The Malone File confirmed that the FBI had conducted break-ins extensively, that it had principally targeted political activists, and that in the process senior FBI officials had created a culture of lawlessness within the ranks of the agency. One memorandum in the Malone File captures the mind-set that governed the bureau's operations. Senior FBI officials, learning that a New York agent attending a training session had remarked that he considered break-ins to be unconstitutional, immediately suspended the New York field office's break-in operations. When advised that no member of the New York office's break-in squad shared this heretical belief, they lifted the suspension.

The Malone File had further rami­fications. Its unexpected discovery precipitated questions about the FBI's relationship with the Justice Department and its compliance with court-ordered discovery motions and congressional record requests. This is illustrated by bureau officials' response to a 1973 suit brought by the Socialist Workers Party and the unique circumstances that led to the indictment of two senior FBI officials in 1978.

The suit had been triggered by the public release that year first of the FBI's COINTELPRO files, which documented that the party had been one of that abusive program's targets, and then of the Huston Plan's proposed authorization of wiretaps and break-ins. Accordingly, the Socialist Workers Party's attorneys, during the trial's discovery phase, demanded all records of FBI wiretapping and break-ins involving their client. Based on FBI assurances, Justice Department attorneys conceded that the FBI had wiretapped the party but denied that there were any records of FBI break-ins.

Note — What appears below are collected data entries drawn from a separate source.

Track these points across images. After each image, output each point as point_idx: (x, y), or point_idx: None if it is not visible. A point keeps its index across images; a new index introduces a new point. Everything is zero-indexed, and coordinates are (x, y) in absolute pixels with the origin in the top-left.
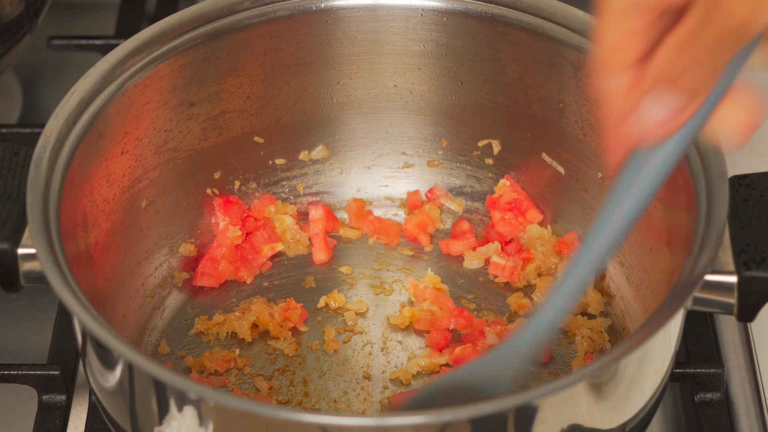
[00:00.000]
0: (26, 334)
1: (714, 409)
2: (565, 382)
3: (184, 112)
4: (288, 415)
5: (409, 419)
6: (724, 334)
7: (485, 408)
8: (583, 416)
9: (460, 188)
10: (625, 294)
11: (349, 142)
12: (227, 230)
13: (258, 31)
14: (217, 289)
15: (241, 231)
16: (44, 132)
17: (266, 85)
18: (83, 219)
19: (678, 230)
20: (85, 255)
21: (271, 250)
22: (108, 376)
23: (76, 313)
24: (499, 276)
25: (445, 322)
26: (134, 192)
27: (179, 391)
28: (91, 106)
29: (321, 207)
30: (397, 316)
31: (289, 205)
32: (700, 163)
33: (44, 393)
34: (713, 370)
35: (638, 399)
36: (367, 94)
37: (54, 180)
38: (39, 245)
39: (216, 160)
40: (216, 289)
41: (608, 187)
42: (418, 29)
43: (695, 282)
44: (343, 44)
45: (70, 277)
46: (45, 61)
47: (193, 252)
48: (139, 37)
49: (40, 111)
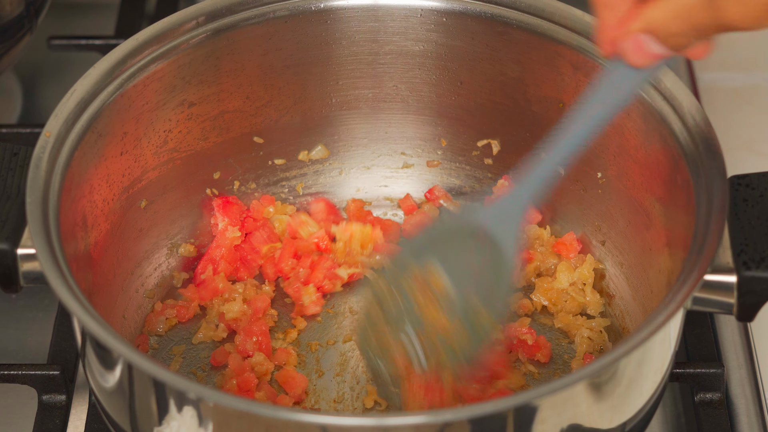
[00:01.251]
0: (26, 334)
1: (714, 410)
2: (564, 382)
3: (183, 113)
4: (288, 415)
5: (409, 419)
6: (724, 334)
7: (485, 408)
8: (582, 416)
9: (459, 188)
10: (625, 294)
11: (348, 143)
12: (226, 230)
13: (257, 31)
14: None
15: (241, 231)
16: (44, 132)
17: (266, 85)
18: (83, 219)
19: (677, 230)
20: (84, 255)
21: (271, 251)
22: (107, 377)
23: (76, 313)
24: None
25: None
26: (133, 192)
27: (179, 392)
28: (90, 107)
29: (323, 201)
30: None
31: (289, 205)
32: (700, 163)
33: (44, 393)
34: (713, 370)
35: (638, 399)
36: (367, 95)
37: (53, 180)
38: (38, 245)
39: (215, 160)
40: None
41: (608, 186)
42: (417, 29)
43: (695, 282)
44: (342, 44)
45: (69, 277)
46: (45, 61)
47: (192, 252)
48: (138, 37)
49: (40, 111)
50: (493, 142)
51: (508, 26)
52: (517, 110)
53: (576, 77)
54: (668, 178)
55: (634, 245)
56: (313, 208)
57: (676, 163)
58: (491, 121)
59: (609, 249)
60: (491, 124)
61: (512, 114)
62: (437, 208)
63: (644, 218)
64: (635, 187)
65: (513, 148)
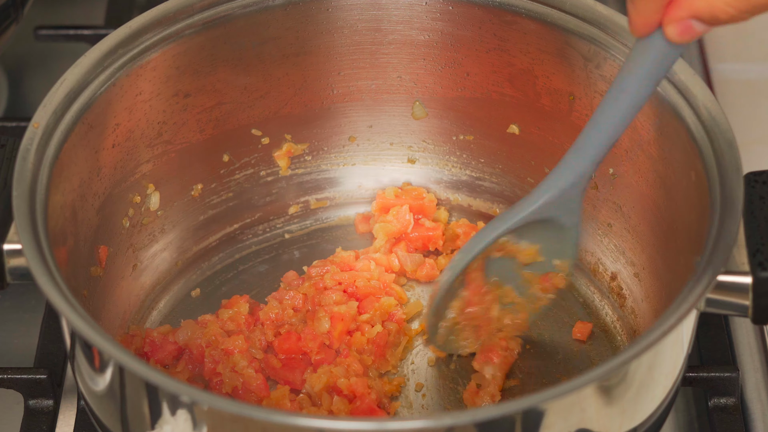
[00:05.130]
0: (12, 337)
1: (728, 415)
2: (572, 385)
3: (178, 104)
4: (283, 419)
5: (410, 424)
6: (738, 336)
7: (490, 412)
8: (590, 421)
9: (465, 182)
10: (637, 295)
11: (351, 135)
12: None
13: (255, 19)
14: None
15: None
16: (32, 123)
17: (264, 75)
18: (72, 214)
19: (690, 229)
20: (74, 252)
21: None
22: (98, 380)
23: (64, 313)
24: None
25: None
26: (126, 186)
27: (172, 395)
28: (80, 97)
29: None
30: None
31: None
32: (714, 159)
33: (30, 398)
34: (727, 374)
35: (649, 404)
36: (370, 86)
37: (41, 173)
38: (25, 241)
39: (212, 153)
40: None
41: (620, 183)
42: (422, 18)
43: (708, 283)
44: (344, 33)
45: (57, 274)
46: (32, 52)
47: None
48: (131, 25)
49: (27, 104)
50: (514, 126)
51: (517, 15)
52: (527, 103)
53: (587, 69)
54: (682, 174)
55: (646, 245)
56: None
57: (690, 159)
58: (500, 114)
59: (620, 248)
60: (499, 117)
61: (521, 107)
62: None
63: (657, 216)
64: (647, 184)
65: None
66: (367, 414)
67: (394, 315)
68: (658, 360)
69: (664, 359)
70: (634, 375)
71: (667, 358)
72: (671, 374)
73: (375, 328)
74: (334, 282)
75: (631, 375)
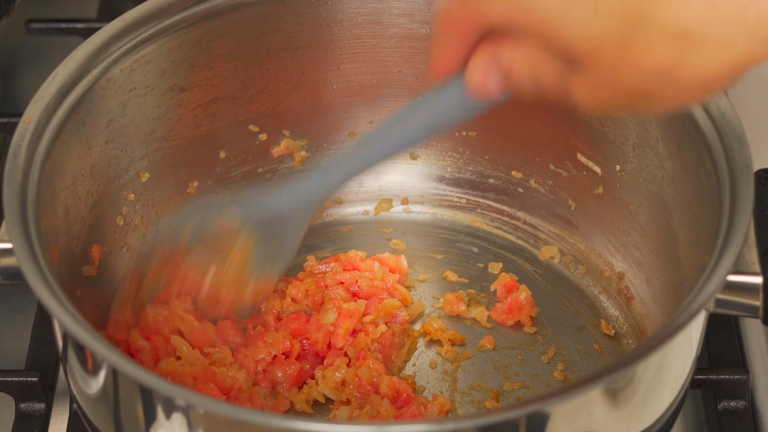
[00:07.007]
0: (2, 338)
1: (738, 418)
2: (578, 388)
3: (173, 99)
4: (280, 423)
5: (412, 428)
6: (749, 338)
7: (494, 416)
8: (597, 425)
9: (468, 181)
10: (645, 296)
11: (351, 131)
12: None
13: (253, 12)
14: None
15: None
16: (23, 119)
17: (262, 69)
18: (64, 212)
19: (700, 227)
20: (66, 251)
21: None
22: (91, 382)
23: (56, 313)
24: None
25: None
26: (120, 184)
27: (167, 398)
28: (73, 92)
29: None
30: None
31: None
32: (724, 156)
33: (22, 401)
34: (737, 377)
35: (656, 407)
36: (370, 80)
37: (33, 170)
38: (16, 240)
39: (208, 149)
40: None
41: (627, 180)
42: (423, 11)
43: (718, 283)
44: (343, 26)
45: (49, 274)
46: (23, 46)
47: None
48: (125, 18)
49: (18, 99)
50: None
51: None
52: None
53: None
54: (691, 171)
55: (655, 243)
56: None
57: (699, 156)
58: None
59: (628, 248)
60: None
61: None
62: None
63: (665, 214)
64: (655, 181)
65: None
66: (416, 414)
67: (398, 316)
68: (666, 362)
69: (672, 361)
70: (642, 377)
71: (675, 360)
72: (680, 377)
73: (379, 328)
74: (335, 281)
75: (639, 377)
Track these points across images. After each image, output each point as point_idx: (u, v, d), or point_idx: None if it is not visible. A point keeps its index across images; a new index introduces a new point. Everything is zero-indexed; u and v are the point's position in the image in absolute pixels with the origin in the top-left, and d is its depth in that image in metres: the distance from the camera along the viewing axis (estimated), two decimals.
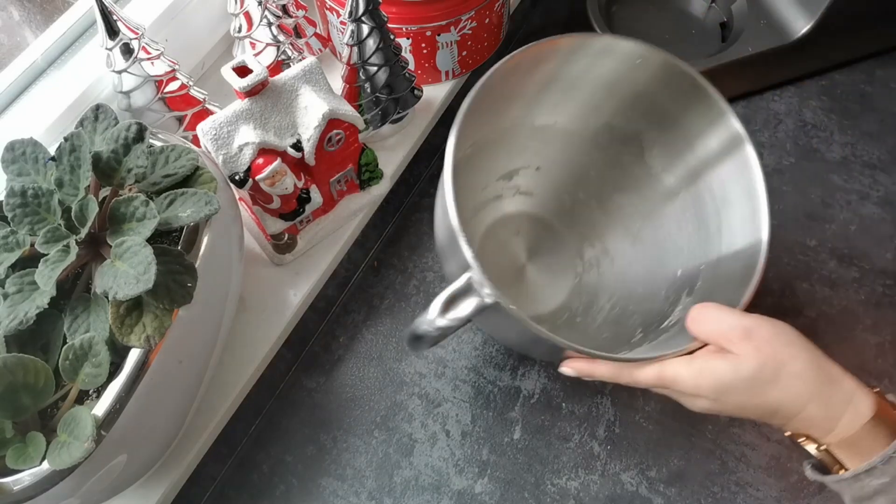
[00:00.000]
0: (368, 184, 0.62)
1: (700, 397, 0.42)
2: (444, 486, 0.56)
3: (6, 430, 0.38)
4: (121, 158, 0.42)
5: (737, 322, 0.41)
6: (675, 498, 0.54)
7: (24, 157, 0.43)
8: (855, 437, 0.40)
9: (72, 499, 0.40)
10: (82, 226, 0.40)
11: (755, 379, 0.40)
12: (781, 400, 0.40)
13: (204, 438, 0.53)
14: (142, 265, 0.37)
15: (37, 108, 0.55)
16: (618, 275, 0.58)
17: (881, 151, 0.70)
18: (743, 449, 0.56)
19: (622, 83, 0.50)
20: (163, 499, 0.50)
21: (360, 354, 0.61)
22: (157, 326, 0.40)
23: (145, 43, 0.53)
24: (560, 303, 0.59)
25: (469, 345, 0.61)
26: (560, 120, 0.55)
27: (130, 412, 0.40)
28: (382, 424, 0.58)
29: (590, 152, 0.57)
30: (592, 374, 0.45)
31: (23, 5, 0.65)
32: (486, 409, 0.58)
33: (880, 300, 0.62)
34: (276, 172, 0.50)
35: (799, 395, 0.40)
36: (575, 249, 0.61)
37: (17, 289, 0.39)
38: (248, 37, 0.62)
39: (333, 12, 0.64)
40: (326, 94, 0.52)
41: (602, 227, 0.60)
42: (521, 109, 0.53)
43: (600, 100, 0.52)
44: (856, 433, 0.40)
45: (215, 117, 0.49)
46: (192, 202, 0.41)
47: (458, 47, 0.65)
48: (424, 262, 0.65)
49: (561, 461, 0.56)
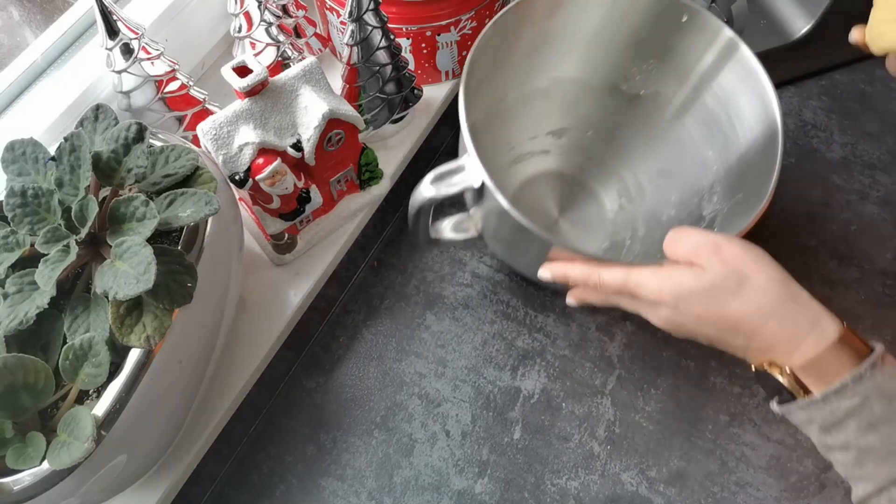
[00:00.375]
0: (368, 184, 0.62)
1: (661, 305, 0.42)
2: (444, 486, 0.56)
3: (6, 430, 0.38)
4: (121, 158, 0.42)
5: (708, 239, 0.41)
6: (675, 498, 0.54)
7: (24, 157, 0.43)
8: (819, 358, 0.39)
9: (72, 499, 0.40)
10: (82, 226, 0.40)
11: (716, 287, 0.40)
12: (741, 313, 0.40)
13: (204, 438, 0.53)
14: (142, 265, 0.37)
15: (37, 108, 0.55)
16: (650, 207, 0.61)
17: (881, 151, 0.70)
18: (743, 449, 0.56)
19: (616, 27, 0.54)
20: (163, 499, 0.50)
21: (360, 354, 0.61)
22: (157, 326, 0.40)
23: (145, 43, 0.53)
24: (595, 249, 0.62)
25: (469, 345, 0.61)
26: (564, 75, 0.59)
27: (130, 412, 0.40)
28: (382, 424, 0.58)
29: (601, 101, 0.61)
30: (566, 275, 0.46)
31: (23, 5, 0.65)
32: (486, 409, 0.58)
33: (880, 300, 0.62)
34: (276, 172, 0.50)
35: (759, 308, 0.40)
36: (604, 196, 0.65)
37: (17, 289, 0.39)
38: (248, 37, 0.62)
39: (333, 12, 0.64)
40: (326, 94, 0.52)
41: (627, 169, 0.63)
42: (525, 69, 0.57)
43: (599, 47, 0.56)
44: (820, 355, 0.39)
45: (215, 117, 0.49)
46: (192, 202, 0.41)
47: (458, 47, 0.65)
48: (424, 262, 0.65)
49: (561, 461, 0.56)
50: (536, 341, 0.61)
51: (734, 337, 0.41)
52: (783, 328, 0.40)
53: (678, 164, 0.58)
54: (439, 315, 0.63)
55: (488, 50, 0.51)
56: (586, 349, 0.61)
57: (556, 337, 0.61)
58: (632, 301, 0.44)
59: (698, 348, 0.60)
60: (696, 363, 0.60)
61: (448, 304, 0.63)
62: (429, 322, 0.62)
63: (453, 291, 0.64)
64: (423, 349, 0.61)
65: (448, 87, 0.69)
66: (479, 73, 0.50)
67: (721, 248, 0.41)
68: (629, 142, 0.63)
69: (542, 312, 0.62)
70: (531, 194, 0.66)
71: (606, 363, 0.60)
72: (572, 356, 0.60)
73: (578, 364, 0.60)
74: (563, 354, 0.60)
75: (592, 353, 0.60)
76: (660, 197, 0.60)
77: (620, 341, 0.61)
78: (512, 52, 0.55)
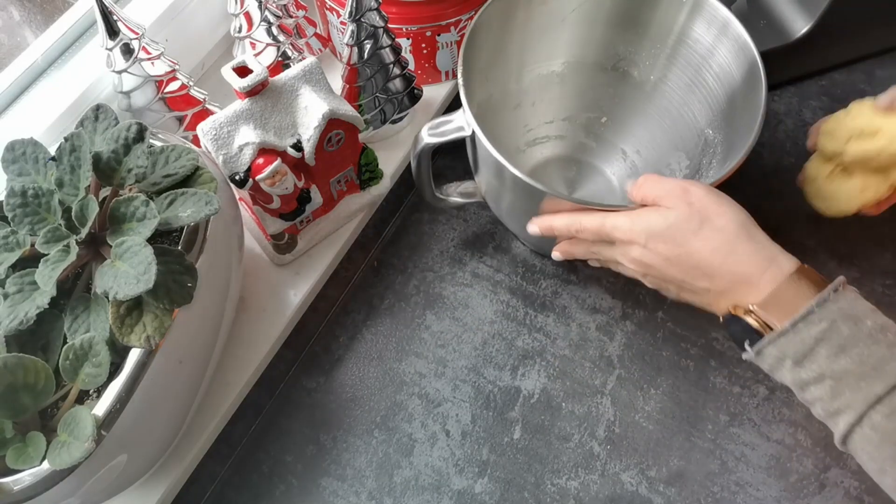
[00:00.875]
0: (368, 184, 0.62)
1: (633, 245, 0.45)
2: (444, 486, 0.56)
3: (6, 430, 0.38)
4: (121, 158, 0.42)
5: (675, 184, 0.44)
6: (675, 498, 0.54)
7: (24, 157, 0.43)
8: (779, 292, 0.41)
9: (72, 499, 0.40)
10: (82, 226, 0.40)
11: (680, 227, 0.43)
12: (701, 252, 0.42)
13: (204, 438, 0.53)
14: (142, 265, 0.37)
15: (37, 108, 0.55)
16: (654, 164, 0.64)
17: None
18: (743, 449, 0.56)
19: (601, 8, 0.59)
20: (163, 499, 0.50)
21: (360, 354, 0.61)
22: (157, 326, 0.40)
23: (145, 43, 0.53)
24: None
25: (469, 345, 0.61)
26: (558, 63, 0.63)
27: (130, 412, 0.40)
28: (382, 424, 0.58)
29: (598, 80, 0.64)
30: (551, 226, 0.50)
31: (23, 5, 0.65)
32: (486, 409, 0.58)
33: (880, 300, 0.62)
34: (276, 172, 0.50)
35: (717, 248, 0.42)
36: (609, 171, 0.68)
37: (18, 289, 0.39)
38: (248, 37, 0.62)
39: (333, 12, 0.64)
40: (326, 94, 0.52)
41: (628, 141, 0.66)
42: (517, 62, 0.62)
43: (587, 30, 0.61)
44: (779, 288, 0.41)
45: (215, 117, 0.49)
46: (192, 202, 0.41)
47: (458, 47, 0.65)
48: (424, 262, 0.65)
49: (561, 461, 0.56)
50: (536, 341, 0.61)
51: (697, 279, 0.44)
52: (739, 266, 0.42)
53: (671, 126, 0.62)
54: (439, 315, 0.63)
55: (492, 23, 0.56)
56: (586, 349, 0.61)
57: (556, 337, 0.61)
58: (609, 248, 0.47)
59: (698, 348, 0.60)
60: (696, 363, 0.60)
61: (448, 304, 0.63)
62: (429, 322, 0.62)
63: (453, 291, 0.64)
64: (423, 349, 0.61)
65: (448, 87, 0.69)
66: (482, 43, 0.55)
67: (688, 191, 0.44)
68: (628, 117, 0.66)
69: (542, 312, 0.62)
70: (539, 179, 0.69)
71: (606, 363, 0.60)
72: (572, 356, 0.60)
73: (578, 364, 0.60)
74: (563, 354, 0.60)
75: (592, 353, 0.60)
76: (659, 159, 0.64)
77: (620, 341, 0.61)
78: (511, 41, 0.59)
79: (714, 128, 0.56)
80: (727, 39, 0.53)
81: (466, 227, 0.67)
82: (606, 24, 0.60)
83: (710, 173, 0.54)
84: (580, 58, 0.63)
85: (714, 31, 0.55)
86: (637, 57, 0.61)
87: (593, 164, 0.68)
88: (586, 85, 0.65)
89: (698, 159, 0.58)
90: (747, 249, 0.42)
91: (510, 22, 0.58)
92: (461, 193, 0.62)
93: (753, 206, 0.44)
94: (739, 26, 0.52)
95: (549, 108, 0.67)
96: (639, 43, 0.60)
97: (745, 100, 0.51)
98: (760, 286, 0.41)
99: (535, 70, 0.63)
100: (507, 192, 0.53)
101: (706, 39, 0.55)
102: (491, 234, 0.67)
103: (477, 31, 0.54)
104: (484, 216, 0.68)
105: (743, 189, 0.67)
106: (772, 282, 0.41)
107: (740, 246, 0.42)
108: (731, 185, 0.47)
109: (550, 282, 0.64)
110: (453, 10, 0.62)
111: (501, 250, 0.66)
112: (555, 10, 0.59)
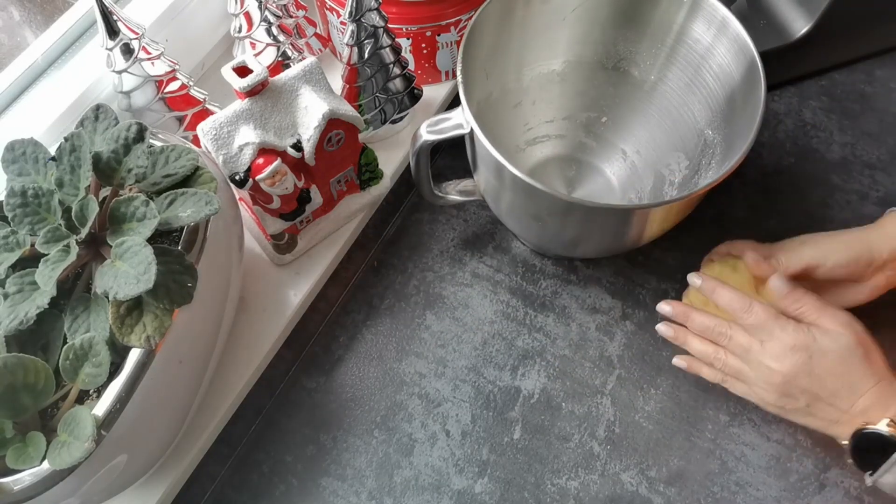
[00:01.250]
0: (368, 184, 0.62)
1: (798, 351, 0.48)
2: (444, 486, 0.56)
3: (6, 430, 0.38)
4: (121, 158, 0.42)
5: (824, 305, 0.49)
6: (675, 498, 0.54)
7: (24, 157, 0.43)
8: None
9: (72, 499, 0.40)
10: (82, 226, 0.40)
11: (851, 350, 0.47)
12: (863, 373, 0.47)
13: (204, 438, 0.53)
14: (142, 265, 0.37)
15: (37, 108, 0.55)
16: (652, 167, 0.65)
17: (881, 151, 0.70)
18: (743, 449, 0.56)
19: (601, 7, 0.59)
20: (163, 499, 0.50)
21: (360, 354, 0.61)
22: (157, 326, 0.40)
23: (145, 43, 0.53)
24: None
25: (469, 345, 0.61)
26: (558, 62, 0.64)
27: (130, 412, 0.40)
28: (382, 424, 0.58)
29: (598, 80, 0.65)
30: (690, 320, 0.53)
31: (23, 5, 0.65)
32: (486, 409, 0.58)
33: (880, 300, 0.62)
34: (276, 172, 0.50)
35: (876, 372, 0.47)
36: (610, 171, 0.68)
37: (18, 289, 0.39)
38: (248, 37, 0.62)
39: (333, 12, 0.64)
40: (326, 94, 0.52)
41: (628, 140, 0.66)
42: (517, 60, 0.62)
43: (587, 29, 0.61)
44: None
45: (215, 117, 0.49)
46: (192, 202, 0.41)
47: (458, 47, 0.65)
48: (424, 262, 0.65)
49: (561, 461, 0.56)
50: (536, 341, 0.61)
51: (838, 399, 0.46)
52: (883, 387, 0.46)
53: (671, 126, 0.62)
54: (439, 315, 0.63)
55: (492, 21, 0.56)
56: (586, 349, 0.61)
57: (556, 337, 0.61)
58: (751, 352, 0.50)
59: None
60: None
61: (448, 304, 0.63)
62: (429, 322, 0.62)
63: (453, 291, 0.64)
64: (423, 349, 0.61)
65: (448, 86, 0.69)
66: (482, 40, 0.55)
67: (838, 316, 0.48)
68: (628, 116, 0.66)
69: (542, 312, 0.62)
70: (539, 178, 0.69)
71: (606, 363, 0.60)
72: (572, 356, 0.60)
73: (578, 364, 0.60)
74: (563, 354, 0.60)
75: (592, 353, 0.60)
76: (658, 159, 0.64)
77: (620, 341, 0.61)
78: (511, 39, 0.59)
79: (713, 128, 0.56)
80: (726, 39, 0.53)
81: (466, 227, 0.67)
82: (606, 22, 0.60)
83: (708, 173, 0.54)
84: (580, 57, 0.63)
85: (713, 30, 0.54)
86: (637, 56, 0.61)
87: (593, 163, 0.68)
88: (586, 84, 0.65)
89: (697, 159, 0.58)
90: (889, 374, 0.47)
91: (510, 20, 0.58)
92: (460, 192, 0.62)
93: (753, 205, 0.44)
94: (738, 26, 0.52)
95: (549, 107, 0.67)
96: (639, 42, 0.60)
97: (745, 100, 0.51)
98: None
99: (535, 69, 0.63)
100: (506, 191, 0.53)
101: (705, 39, 0.55)
102: (491, 234, 0.67)
103: (477, 28, 0.54)
104: (484, 216, 0.68)
105: (743, 189, 0.68)
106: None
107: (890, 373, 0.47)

With the discovery of the Malone File, U.S. attorneys moved quickly to advise the court that in fact the FBI had broken into the party's offices 94 times from 1960 to 1966. (The total turned out to be still higher. A further review of extant FBI records confirmed that agents had broken into Socialist Workers Party offices or party members' residences 208 times.) This admission proved to be an important factor in helping the socialists achieve a settlement award of $264,000 for the government's violation of their privacy rights.

By confirming that the FBI had continued to conduct break-ins targeting members of the Weather Underground after 1972, the Malone File meant that those involved could be prosecuted, their actions having fallen within the five-year statute of limitations. Justice Department attorneys, relying on the relevant extant records, thereupon launched an investigation that led to the indictment and conviction of senior FBI officials W. Mark Felt and Edward Miller for authorizing these break-ins.

Thus, the Nixon administration's pressure on the FBI led not to the apprehension and conviction of radical activists but to the unprecedented conviction of senior FBI officials for a practice their predecessors had safely conducted for three decades. (When Ronald Reagan became president in 1981, he promptly pardoned both agents.)

Burrough's book barely touches on these surveillance operations, and at times it distorts their political and policy impact—misrepresenting, for example, the Supreme Court's 1972 wiretapping decision, the political impact of the Huston Plan, and the factors leading to the indictment and conviction of Felt and Miller. His account may be engaging to read, but it leaves the reader uninformed about the shifts in both the public's and Congress' ideas about executive secrecy and presidential claims to expansive "national security" powers.